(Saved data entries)

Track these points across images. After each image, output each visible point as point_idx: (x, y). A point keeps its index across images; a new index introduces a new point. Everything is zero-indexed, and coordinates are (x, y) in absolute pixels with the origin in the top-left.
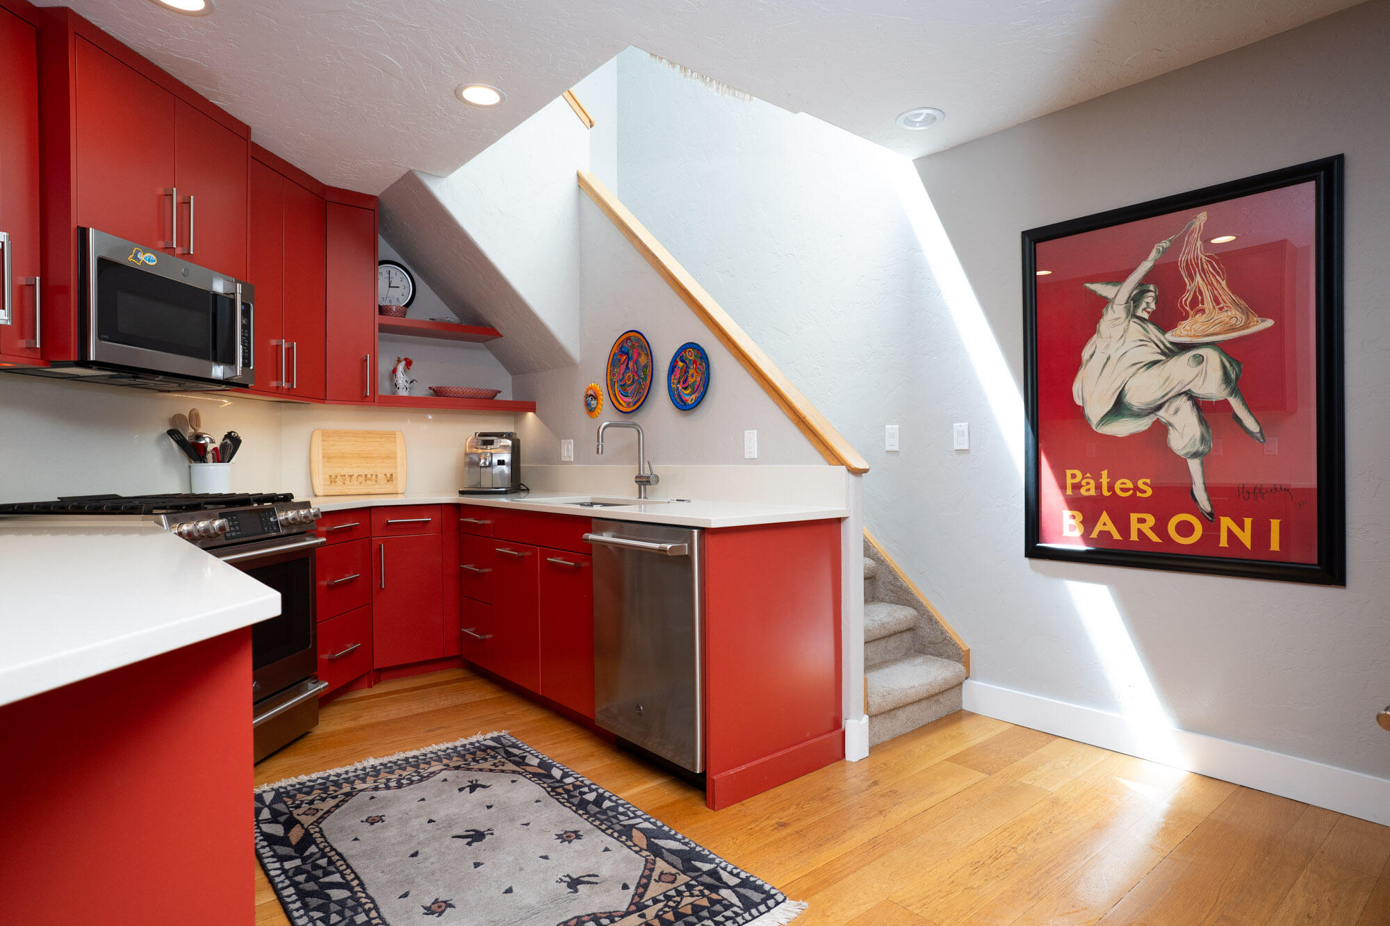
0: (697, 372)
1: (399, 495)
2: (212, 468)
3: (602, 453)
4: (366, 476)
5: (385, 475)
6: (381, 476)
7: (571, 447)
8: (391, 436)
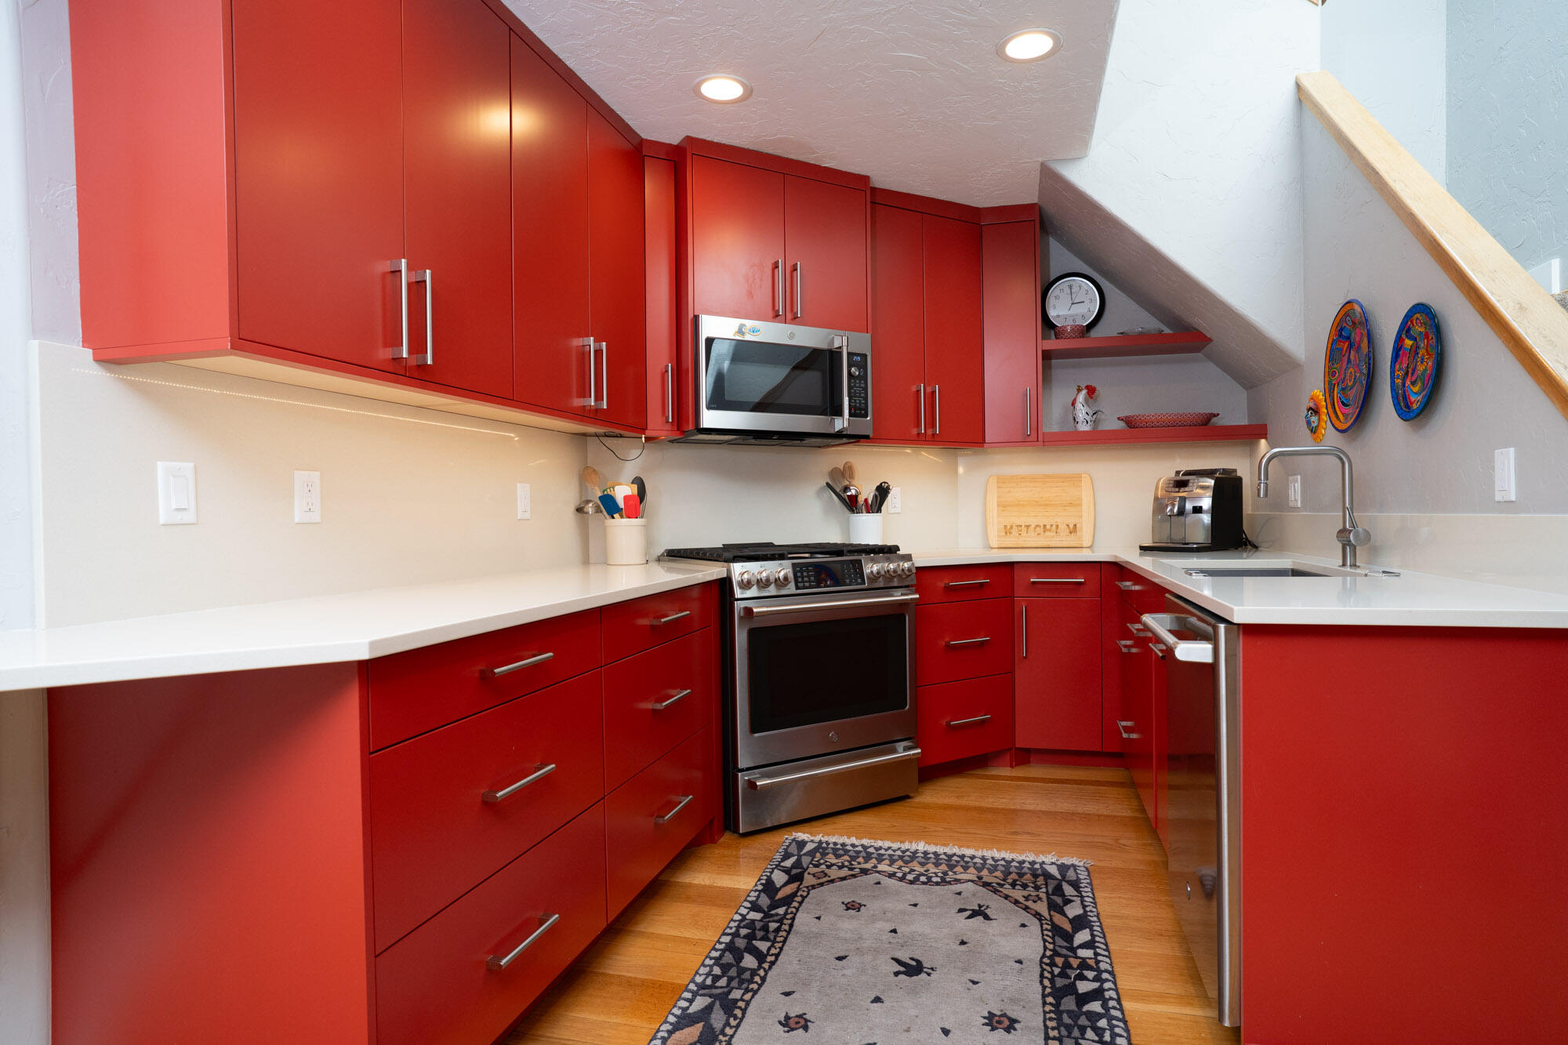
0: (1428, 354)
1: (1084, 550)
2: (864, 518)
3: (1266, 495)
4: (1045, 526)
5: (1068, 525)
6: (1062, 527)
7: (1298, 486)
8: (1075, 479)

About this task: Reproduce verbatim every line starting at the line that holds "2: (212, 468)" and ending with the final line of the data; omit the pictures.

Task answer:
2: (212, 468)
3: (602, 453)
4: (366, 476)
5: (385, 475)
6: (381, 476)
7: (571, 447)
8: (391, 436)
0: (1428, 354)
1: (1084, 550)
2: (864, 518)
3: (1266, 495)
4: (1045, 526)
5: (1068, 525)
6: (1062, 527)
7: (1298, 486)
8: (1075, 479)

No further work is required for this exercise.